Paul Martin was informed by an e-mail of the deputy director of the presidential staff office on Tuesday evening that his post as an inspector general of the USAID was “dismissed, in force immediately”.
A spokesperson for the office of the USAID Inspector General confirmed Martin’s dismissal and said there was no reason for his ouster. CNN contacted the White House to comment.
Martin had been an inspector general since December 2023. While President Donald Trump had dismissed general inspectors of more than a dozen federal agencies during his first week in power, the USAID watchdog remained in place . An IG conducts surveys and audits on any embezzlement, fraud, waste or potential abuse by a government agency or its staff, and issues reports and recommendations on its conclusions. The office of an Inspector General is intended to operate independently.
In a report on Monday, the USAID OIG said that the Trump Administration of the Trump of the USAID staff and its radical freezing on foreign assistance had made it more difficult to follow and respond to potential abusive use Of $ 8.2 billion in humanitarian assistance funded by American taxpayers.
The Trump administration has aggressively decided to dismantle the USAID in recent weeks, trying to put thousands of employees for direct USAID rental on leave and by removing dozens of entrepreneurs working for the agency. Last Friday, a federal judge temporarily blocked these plans and interrupted the accelerated dismissal of staff members of countries around the world.

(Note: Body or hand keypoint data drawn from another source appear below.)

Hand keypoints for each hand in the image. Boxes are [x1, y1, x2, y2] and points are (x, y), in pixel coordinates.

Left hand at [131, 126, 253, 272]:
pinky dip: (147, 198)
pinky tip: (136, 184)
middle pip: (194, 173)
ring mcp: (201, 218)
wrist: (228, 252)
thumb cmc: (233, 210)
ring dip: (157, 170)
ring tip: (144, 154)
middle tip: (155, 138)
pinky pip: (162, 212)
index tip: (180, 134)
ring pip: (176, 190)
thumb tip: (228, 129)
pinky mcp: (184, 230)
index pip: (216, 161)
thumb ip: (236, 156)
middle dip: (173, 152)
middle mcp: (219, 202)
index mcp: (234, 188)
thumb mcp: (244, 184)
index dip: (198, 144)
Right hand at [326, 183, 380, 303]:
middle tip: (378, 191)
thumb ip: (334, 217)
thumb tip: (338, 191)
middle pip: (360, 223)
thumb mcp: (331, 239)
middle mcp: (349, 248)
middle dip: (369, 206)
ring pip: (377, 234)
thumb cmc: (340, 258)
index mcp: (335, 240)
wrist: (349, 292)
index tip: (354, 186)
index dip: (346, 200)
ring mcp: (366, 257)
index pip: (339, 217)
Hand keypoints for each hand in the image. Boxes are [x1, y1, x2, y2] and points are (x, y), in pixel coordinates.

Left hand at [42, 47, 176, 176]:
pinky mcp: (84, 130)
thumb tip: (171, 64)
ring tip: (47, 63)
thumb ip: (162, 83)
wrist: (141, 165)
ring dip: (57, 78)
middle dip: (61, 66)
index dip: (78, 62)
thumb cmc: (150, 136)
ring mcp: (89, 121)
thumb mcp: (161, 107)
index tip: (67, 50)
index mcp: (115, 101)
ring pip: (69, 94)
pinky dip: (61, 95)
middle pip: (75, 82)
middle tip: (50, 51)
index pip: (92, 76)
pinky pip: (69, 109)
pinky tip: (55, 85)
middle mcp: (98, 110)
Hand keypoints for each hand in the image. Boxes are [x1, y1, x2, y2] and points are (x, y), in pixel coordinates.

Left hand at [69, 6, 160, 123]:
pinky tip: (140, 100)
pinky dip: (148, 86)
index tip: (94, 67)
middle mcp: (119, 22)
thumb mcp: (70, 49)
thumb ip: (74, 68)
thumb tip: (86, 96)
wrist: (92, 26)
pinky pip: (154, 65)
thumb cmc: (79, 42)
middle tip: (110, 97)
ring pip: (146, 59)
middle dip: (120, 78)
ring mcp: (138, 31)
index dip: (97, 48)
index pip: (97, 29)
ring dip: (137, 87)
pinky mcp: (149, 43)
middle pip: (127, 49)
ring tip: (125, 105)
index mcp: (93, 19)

Although the Monday IG report notes that the office has long “identified significant challenges and has offered recommendations to improve agency programming to prevent fraud, waste and abuses”, it is clear that reduction USAID staff and the freezing of foreign aid had a negative impact on surveillance efforts.
“The recent generalized reductions of staff through the agency … coupled with uncertainty about the scope of foreign assistance derogations and authorized communications with the performers have degraded the ability of the USAID to distribute and protect the Humanitarian aid funded by taxpayers, ”says the report.
USAID demands that programs in Afghanistan, Iraq, Lebanon, Pakistan, Syria, West Bank and Gaza, and Yemen receive “partners ‘verification”, to ensure that taxpayers’ funds do not Do not end up supporting groups like Hamas, Hezbollah, Isis, or Houthis. According to the report, these verification efforts stop due to the reduction of USAID staff.
The vast majority of the workforce of more than 1,000 people at the USAID humanitarian assistance office (BHA) has already been affected by leave or to be on leave, according to the report.
“Collectively, the actions of the staff executed and planned would eliminate, temporarily or definitively, around 90% of BHA’s global workforce,” he said.
This reduction in the endowment has also had a negative impact on the agency’s ability to respond to the reports of an abusive potential use of humanitarian funding.
This story has been updated with additional information.
Piper Hudspeth Blackburn of CNN and Kit Maher contributed to this report.